Ahiret bilgileri ve Allahü
teâlânın beğenip beğenmediği şeyler ve Ona ibadet şekilleri, eğer
aklın çerçevesi içinde olsalardı ve akıl ile doğru olarak, bilinebilselerdi,
binlerce Peygamberin gönderilmesine
lüzum kalmazdı. İnsanlar, dünya ve ahiret saadetini kendileri bulurdu. Allahü teâlâ, hâşâ Peygamberleri
boş ve lüzumsuz yere göndermiş olurdu.
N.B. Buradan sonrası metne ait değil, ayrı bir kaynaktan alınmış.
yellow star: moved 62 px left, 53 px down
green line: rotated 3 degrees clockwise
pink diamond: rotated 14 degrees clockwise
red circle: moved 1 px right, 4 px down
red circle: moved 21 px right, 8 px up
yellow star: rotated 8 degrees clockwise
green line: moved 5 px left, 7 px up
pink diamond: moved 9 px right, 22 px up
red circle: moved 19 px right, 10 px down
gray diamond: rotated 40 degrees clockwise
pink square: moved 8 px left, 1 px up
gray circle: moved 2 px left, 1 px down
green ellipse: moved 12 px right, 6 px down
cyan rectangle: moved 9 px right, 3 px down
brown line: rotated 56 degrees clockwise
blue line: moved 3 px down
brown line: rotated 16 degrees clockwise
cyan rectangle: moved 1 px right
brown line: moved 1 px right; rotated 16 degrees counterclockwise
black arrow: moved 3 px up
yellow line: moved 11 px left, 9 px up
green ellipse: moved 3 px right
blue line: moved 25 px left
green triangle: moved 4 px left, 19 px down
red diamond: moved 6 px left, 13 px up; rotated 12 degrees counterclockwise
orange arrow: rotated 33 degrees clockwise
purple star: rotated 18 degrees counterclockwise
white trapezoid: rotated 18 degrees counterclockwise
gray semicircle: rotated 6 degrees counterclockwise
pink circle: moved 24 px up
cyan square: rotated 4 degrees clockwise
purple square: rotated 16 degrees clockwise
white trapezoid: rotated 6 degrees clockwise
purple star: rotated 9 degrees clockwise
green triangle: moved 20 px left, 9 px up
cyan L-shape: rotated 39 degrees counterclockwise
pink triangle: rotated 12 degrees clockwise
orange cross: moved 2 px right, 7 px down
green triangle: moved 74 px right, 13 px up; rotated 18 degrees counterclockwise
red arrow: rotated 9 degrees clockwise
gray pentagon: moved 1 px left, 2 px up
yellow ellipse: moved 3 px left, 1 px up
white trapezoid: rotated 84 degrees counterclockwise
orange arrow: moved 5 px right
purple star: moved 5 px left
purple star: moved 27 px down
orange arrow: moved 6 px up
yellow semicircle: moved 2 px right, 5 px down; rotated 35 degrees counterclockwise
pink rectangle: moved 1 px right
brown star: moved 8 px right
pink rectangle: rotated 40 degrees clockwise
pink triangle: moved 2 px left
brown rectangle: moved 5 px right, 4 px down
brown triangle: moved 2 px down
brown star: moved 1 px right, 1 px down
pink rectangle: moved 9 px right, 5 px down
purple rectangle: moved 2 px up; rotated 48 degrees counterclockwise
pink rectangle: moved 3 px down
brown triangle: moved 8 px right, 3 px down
Hiçbir akıl, ahiret bilgilerini
bulamayacağı, çözemeyeceği içindir ki, Allahü teâlâ,
her asırda dünyanın her yerine, Peygamber
göndermiş ve en son ve kıyamete kadar değiştirmemek üzere ve bütün dünyaya Peygamber olarak, Muhammed
aleyhisselamı göndermiştir.
Her Peygamber,
akıl ile bulunacak dünya işlerine dokunmayıp, yalnız bunları araştırmak, bulup
faydalanmak için çalışmayı emretmiş, Allahü teâlânın
beğendiği ve beğenmediği şeyleri açık olarak bildirmiştir.